*DAFTAR TUGAS*
• 1. Jawab pertanyaan berikut berdasarkan teks tentang Kota Palu.
(a) Siapa yang mengatakan bahwa intensitas orang keluar masuk kota ini tinggi?
(b) Acara diskusi itu membahas program apa?
(c) Di mana saja tingginya lalu lintas orang di Palu dapat dilihat?
• 2. Salin dengan tepat bagian teks tentang Kota Palu, mulai dari "Intensifnya" dan terus hingga "angkutan darat.".
• 3. Teruskan teks tentang lalu lintas orang di Kota Palu, dimulai setelah kalimat terakhir yang tampil.
··· TEKS SUMBER
KOTA ini
sedang bergegas. Dalam sebuah kegiatan diskusi tentang Program Daerah
Pemberdayaan Masyarakat (PDPM) yang belum lama lewat, Wakil Walikota Palu, Andi
Mulhanan Tombolotutu mengatakan, orang yang keluar masuk ke kota ini intensitasnya,
lalu lintasnya tinggi. Saya mengamini pernyataan itu.
Intensifnya
lalu lintas orang yang tinggi itu memang tak lantas harus kita bandingkan
dengan kota-kota besar lain di Indonesia yang berpenduduk jauh lebih banyak
dari Palu. Kota dengan jumlah penduduk berkategori sedang seperti Palu, asumsi
tinggi itu dapat kita lihat pemandangannya di bandara, pelabuhan, atau terminal
angkutan darat.
······
··· DATA BERIKUT
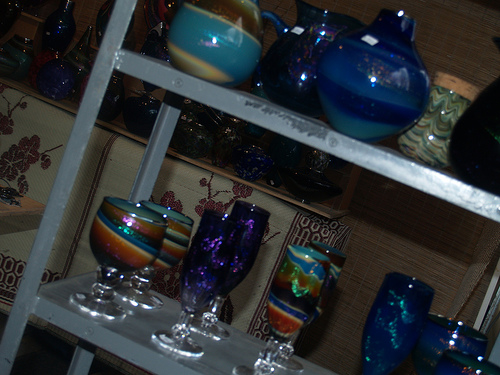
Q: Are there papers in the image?
A: No, there are no papers.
······
*KUNCI JAWABAN*
• 1.
(a) Wakil Walikota Palu, Andi Mulhanan Tombolotutu.
(b) Program Daerah Pemberdayaan Masyarakat (PDPM).
(c) Di bandara, pelabuhan, atau terminal angkutan darat.

• 2.
Intensifnya
lalu lintas orang yang tinggi itu memang tak lantas harus kita bandingkan
dengan kota-kota besar lain di Indonesia yang berpenduduk jauh lebih banyak
dari Palu. Kota dengan jumlah penduduk berkategori sedang seperti Palu, asumsi
tinggi itu dapat kita lihat pemandangannya di bandara, pelabuhan, atau terminal
angkutan darat.

• 3.
Hampir
semua maskapai penerbangan nasional yang parkir di bandara Mutiara padat
penumpang, dari yang take off subuh
hingga petang. Dari yang landing siang
hingga malam. Belum kapal-kapal Pelni di Pelabuhan Pantoloan yang melayani penumpang
di kawasan Alur Laut Kepulauan Indonesia sejak Laut Jawa, Selat Makassar,
hingga Laut Sulawesi. Lalu penumpang bus dari dan ke hampir seluruh wilayah
propinsi, kabupaten, dan kota di Pulau Sulawesi.
Ada
banyak potensi yang segera terbaca dari dinamika itu. Ada potensi ekonomi,
ketika perputaran uang jadi lebih cepat dan banyak, tapi juga berpotensi
konflik sosial. Dukungan-dukungan lain menyertai. Lahan kosong tak produktif,
angkatan kerja, dan letak geografis Palu yang strategis, berada di titik tengah
Indonesia dan berbatasan dengan banyak wilayah sebangsa dan dekat juga ke
lintas beberapa negara tetangga di Asia.
Saya agak
kurang percaya pada data BPS karena dinamika manusia kota ini dalam
pemandangannya dimensinya harian, sedang ritus laporan badan itu tahunan. Itu
masih soal manusia. Belum soal barang dan jasa yang dinamis akibat gerak
orang-orang di atas.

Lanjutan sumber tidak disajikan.